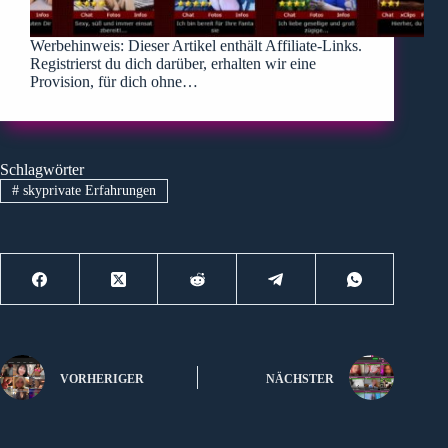
Werbehinweis: Dieser Artikel enthält Affiliate-Links.
Registrierst du dich darüber, erhalten wir eine
Provision, für dich ohne…
Schlagwörter
#
skyprivate Erfahrungen
VORHERIGER
NÄCHSTER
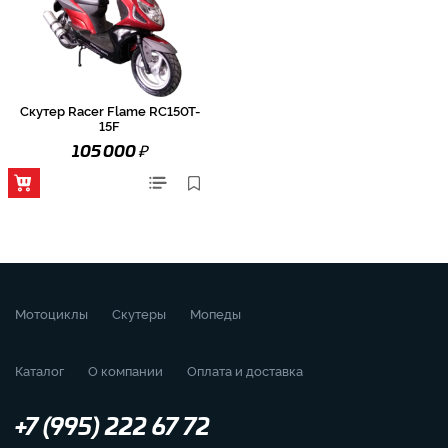
Скутер Racer Flame RC150T-
15F
₽
105 000
Мотоциклы
Скутеры
Мопеды
Каталог
О компании
Оплата и доставка
+7 (995) 222 67 72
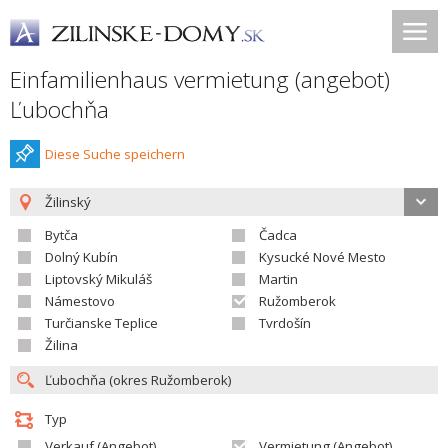
Einfamilienhaus vermietung (angebot)
Ľubochňa
Diese Suche speichern
Žilinský
Bytča
Čadca
Dolný Kubín
Kysucké Nové Mesto
Liptovský Mikuláš
Martin
Námestovo
Ružomberok
Turčianske Teplice
Tvrdošín
Žilina
Typ
Verkauf (Angebot)
Vermietung (Angebot)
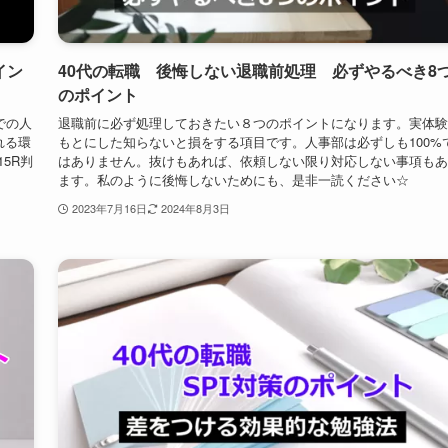
を思い
サイトが存在し情報過多ですが、自分自身の方向性はブレてはいけ
余談で
せん。時間をかけても、この軸はきちんと整理しましょう。
2023年7月25日
2024年8月3日
イン
40代の転職 後悔しない退職前処理 必ずやるべき8
のポイント
での人
退職前に必ず処理しておきたい８つのポイントになります。実体験
れる環
もとにした知らないと損をする項目です。人事部は必ずしも100%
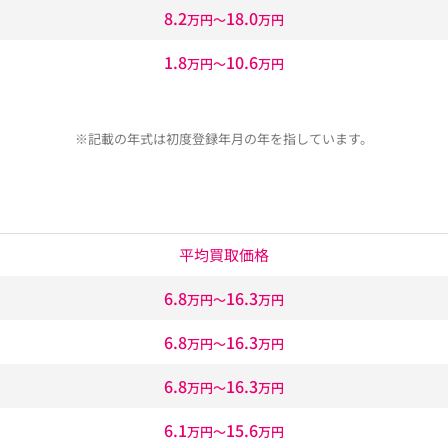
8.2
18.0
万円〜
万円
1.8
10.6
万円〜
万円
※記載の年式は初度登録年月の年を指しています。
平均買取価格
6.8
16.3
万円〜
万円
6.8
16.3
万円〜
万円
6.8
16.3
万円〜
万円
6.1
15.6
万円〜
万円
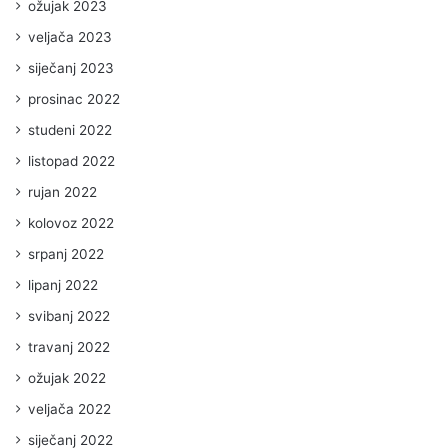
ožujak 2023
veljača 2023
siječanj 2023
prosinac 2022
studeni 2022
listopad 2022
rujan 2022
kolovoz 2022
srpanj 2022
lipanj 2022
svibanj 2022
travanj 2022
ožujak 2022
veljača 2022
siječanj 2022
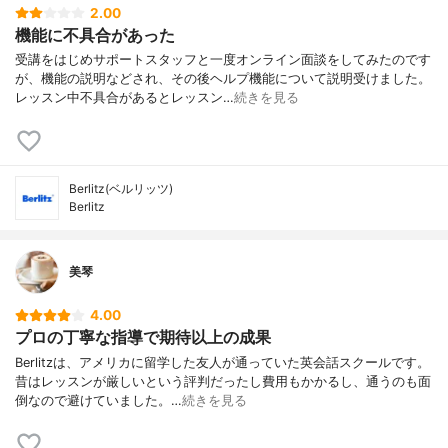
2.00
機能に不具合があった
受講をはじめサポートスタッフと一度オンライン面談をしてみたのです
が、機能の説明などされ、その後ヘルプ機能について説明受けました。
レッスン中不具合があるとレッスン…
続きを見る
Berlitz(ベルリッツ)
Berlitz
美琴
4.00
プロの丁寧な指導で期待以上の成果
Berlitzは、アメリカに留学した友人が通っていた英会話スクールです。
昔はレッスンが厳しいという評判だったし費用もかかるし、通うのも面
倒なので避けていました。…
続きを見る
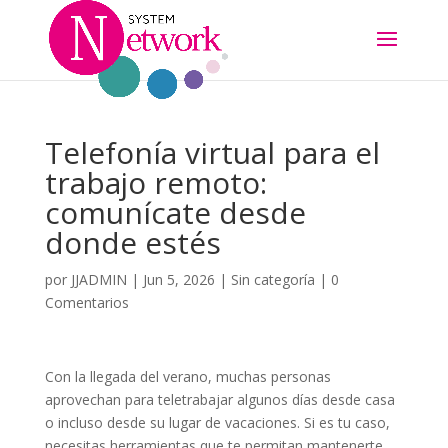
Telefonía virtual para el
trabajo remoto:
comunícate desde
donde estés
por
JJADMIN
|
Jun 5, 2026
|
Sin categoría
|
0
Comentarios
Con la llegada del verano, muchas personas
aprovechan para teletrabajar algunos días desde casa
o incluso desde su lugar de vacaciones. Si es tu caso,
necesitas herramientas que te permitan mantenerte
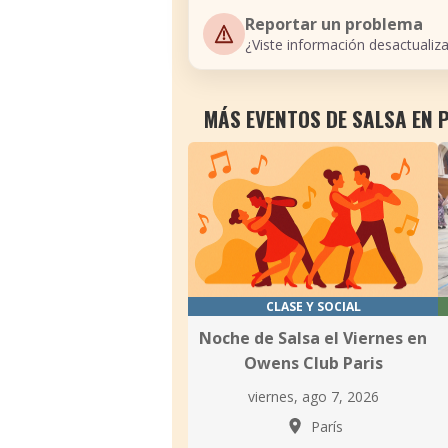
Reportar un problema
¿Viste información desactualiz
MÁS EVENTOS DE SALSA EN 
CLASE Y SOCIAL
Noche de Salsa el Viernes en
Owens Club Paris
viernes, ago 7, 2026
París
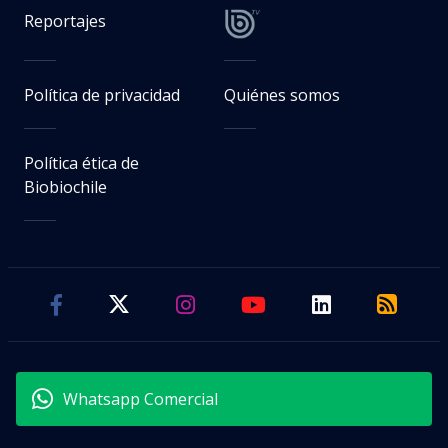
Reportajes
Política de privacidad
Quiénes somos
Política ética de
Biobiochile
Whatsapp Comercial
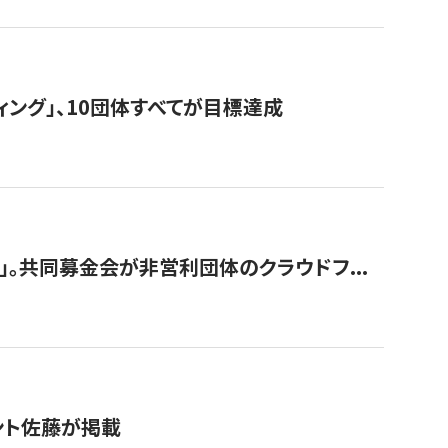
ィング」、10団体すべてが目標達成
。共同募金会が非営利団体のクラウドフ...
グラント佐藤が掲載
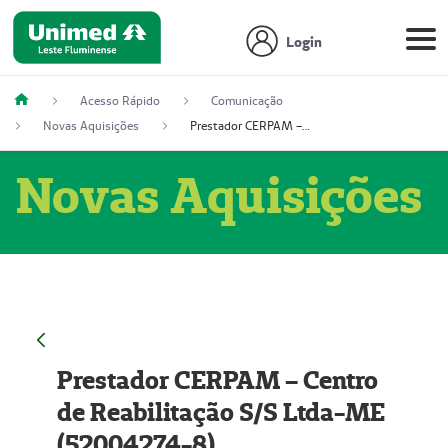
Login
Acesso Rápido
Comunicação
Novas Aquisições
Prestador CERPAM – Centro de Reabilitação S/S Ltda-ME (52004274-8)
Novas Aquisições
Prestador CERPAM – Centro
de Reabilitação S/S Ltda-ME
(52004274-8)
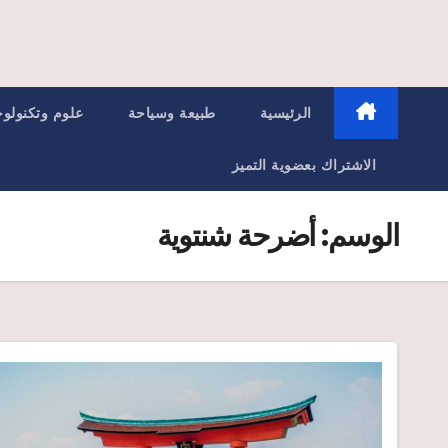
الرئيسية
طبيعة وسياحة
علوم وتكنولوج
الاشتراك بعضوية التميز
الوسم:
أضرحة شنتوية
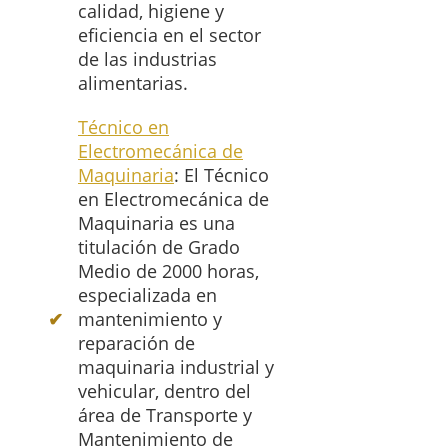
calidad, higiene y
eficiencia en el sector
de las industrias
alimentarias.
Técnico en
Electromecánica de
Maquinaria
: El Técnico
en Electromecánica de
Maquinaria es una
titulación de Grado
Medio de 2000 horas,
especializada en
mantenimiento y
reparación de
maquinaria industrial y
vehicular, dentro del
área de Transporte y
Mantenimiento de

++++++

ASSIGNMENT:
Starting with the first line of the data above, write out each line exactly up to and including the line that holds "40代の転職 後悔しない退職前処理 必ずやるべき8". Pictures stay out.

TASK OUTPUT:
Werbehinweis: Dieser Artikel enthält Affiliate-Links.
Registrierst du dich darüber, erhalten wir eine
Provision, für dich ohne…
Schlagwörter
#
skyprivate Erfahrungen
VORHERIGER
NÄCHSTER
Скутер Racer Flame RC150T-
15F
₽
105 000
Мотоциклы
Скутеры
Мопеды
Каталог
О компании
Оплата и доставка
+7 (995) 222 67 72
Einfamilienhaus vermietung (angebot)
Ľubochňa
Diese Suche speichern
Žilinský
Bytča
Čadca
Dolný Kubín
Kysucké Nové Mesto
Liptovský Mikuláš
Martin
Námestovo
Ružomberok
Turčianske Teplice
Tvrdošín
Žilina
Typ
Verkauf (Angebot)
Vermietung (Angebot)
を思い
サイトが存在し情報過多ですが、自分自身の方向性はブレてはいけ
余談で
せん。時間をかけても、この軸はきちんと整理しましょう。
2023年7月25日
2024年8月3日
イン
40代の転職 後悔しない退職前処理 必ずやるべき8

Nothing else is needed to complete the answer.